List of tasks:
A - In the column on Napoleon, on what date was Napoleon born?
B - Reproduce the column on Napoleon word for word from "By the end of" to "earlier this year.".

Study text:
________________________________________
Crash Corse in History – Frank McNally on the island that produced Napoleon
Detail from Napoleon Crossing the Alps by Jacques Louis David. Musée des Châteaux de Versailles
I can’t remember if it was for the old Inter Cert or Leaving Cert that we studied Maupassant’s short story Un Bandit Corse. It hardly matters which now. But I can still recall the grim plot, which could have doubled as a flashback scene from The Godfather Part II.
Before it was French, Corsica had been Italian, or at least was ruled by the Kingdom of Genoa. Geographically and culturally, however, it had more in common with southern Italy, especially Sicily, with which it shared a culture of clannishness and the notorious vendetta system.
Hence the Maupassant story, in which an unnamed narrator visits the mountainous interior and hears the tale of a once-famous outlaw. The man starts out life as a timid child, we learn, who when his father is murdered, does not at first pursue vengeance, to the shame of his sister.
Instead he grows up, like a young Michael Corleone, apparently above such things. Then one day, the killer marries and the wedding procession passes the still unavenged house, where the sight of it stirs something in the young man’s soul.
He now takes to the hills, gun in hand. And – plot spoiler alert – the other thing that starts climbing from this point of the story is the body count, as first his enemies, then the friends and relatives of his enemies, are eliminated.
French literature apart, I don’t recall us covering much Corsican history at school. From somewhere in the mists of antiquity, however, I do remember mention of the short-lived republic declared on the island in the 1750s and the French invasion by which it ended.
But that probably only stuck in the mind because of another less-than-cheerful story from a great French writer, Voltaire, whose verdict on the Corsicans was more flattering than Maupassant’s, but even grimmer. Their principle weapon against the French, he wrote, had been “their courage”. This was so great that after one battle, “they made a rampart of their dead in order to have the time to reload behind them before making a necessary retreat; their wounded were mixed among the dead to strengthen the rampart. Bravery is found everywhere, but such actions aren’t seen except among free people.”
I’m reminded of both those tales by the impending anniversary of the Corsican we learned most about at school, Napoleon Bonaparte, who was born 250 years ago this month, on August 15th, 1769.
As everybody knows, he rose from modest origins to dominate not only France, but also much of Europe for a time. And when he reached the top, he showed no great interest in the island of his birth, taking pride in his Italian ancestry instead.
Even so, he must have inhaled something of the air that produced the Bandit Corse. Whatever it was – with considerable help from the French revolution and its unravelling – it impelled his vertiginous rise.
The historian Norman Davies suggests as much in his epic Europe – A History: “When he was sent to France for military education as a boy cadet,” Davies writes, “he had no personal wealth, no social connections, no competent command of the French language. He grew into a small, surly assertive young man, with more than a hint of the native vendetta not far beneath his sallow skin.”
By the end of the ascent, many vendettas later, he had also introduced Europe to another element of the ancestral heritage, or as Davies puts it, “the rules of Corsican kinship”. To guarantee loyalty, he appointed all his siblings to be kings, queens, and duchesses of conquered lands. Unlike the Corleones, he didn’t mind discussing business in front of the family.
The good and bad points of Napoleon’s legacy will be debated again this month. But rightly or wrongly, posterity has romanticised him in a way it hasn’t done for most war-mongers, or indeed for his nemesis and fellow islander, the Duke of Wellington, whose own 250th anniversary passed earlier this year.
Even Napoleon’s defeats – in fact, those especially – have been immortalised in song and story. The relevance of early 19th-century history was reinforced during my early school years when Abba won the Eurovision with a catchy update from the battlefield, Waterloo.
Like Voltaire, songwriters were also continuing to celebrate the courage of Corsican rearguard actions, with blithe disregard for the appalling casualty list.
I’m fairly sure that, in the dying years of the showband era, as late as 1985, I was occasionally forced to dance to a country-and-western ballad, in waltz-time, called “Bonaparte’s Retreat”.
________________________________________
[Data items]
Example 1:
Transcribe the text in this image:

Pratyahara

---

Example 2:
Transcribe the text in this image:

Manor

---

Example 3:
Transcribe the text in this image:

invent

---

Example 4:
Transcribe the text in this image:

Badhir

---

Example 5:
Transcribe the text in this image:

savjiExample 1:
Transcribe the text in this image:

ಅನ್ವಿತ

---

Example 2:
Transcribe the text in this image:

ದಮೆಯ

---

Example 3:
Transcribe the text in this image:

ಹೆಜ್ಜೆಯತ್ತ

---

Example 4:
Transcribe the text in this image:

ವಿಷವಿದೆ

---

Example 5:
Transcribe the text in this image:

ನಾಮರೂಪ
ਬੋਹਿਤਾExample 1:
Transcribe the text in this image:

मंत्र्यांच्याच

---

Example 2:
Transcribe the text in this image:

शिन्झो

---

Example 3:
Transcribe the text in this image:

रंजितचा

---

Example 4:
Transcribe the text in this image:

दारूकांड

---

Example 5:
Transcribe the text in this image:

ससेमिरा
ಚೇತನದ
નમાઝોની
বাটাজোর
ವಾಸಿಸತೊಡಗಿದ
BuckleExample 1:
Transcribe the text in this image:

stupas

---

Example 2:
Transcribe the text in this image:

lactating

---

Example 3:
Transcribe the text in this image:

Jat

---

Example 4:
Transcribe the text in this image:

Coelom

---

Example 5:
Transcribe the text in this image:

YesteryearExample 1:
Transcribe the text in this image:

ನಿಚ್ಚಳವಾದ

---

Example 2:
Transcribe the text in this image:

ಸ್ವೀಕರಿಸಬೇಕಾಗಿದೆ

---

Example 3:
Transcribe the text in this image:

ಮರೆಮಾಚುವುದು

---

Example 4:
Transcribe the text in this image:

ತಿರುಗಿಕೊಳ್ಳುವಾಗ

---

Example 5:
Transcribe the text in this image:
________________________________________
Solution set:
A - August 15th, 1769.

B -
By the end of the ascent, many vendettas later, he had also introduced Europe to another element of the ancestral heritage, or as Davies puts it, “the rules of Corsican kinship”. To guarantee loyalty, he appointed all his siblings to be kings, queens, and duchesses of conquered lands. Unlike the Corleones, he didn’t mind discussing business in front of the family.
The good and bad points of Napoleon’s legacy will be debated again this month. But rightly or wrongly, posterity has romanticised him in a way it hasn’t done for most war-mongers, or indeed for his nemesis and fellow islander, the Duke of Wellington, whose own 250th anniversary passed earlier this year.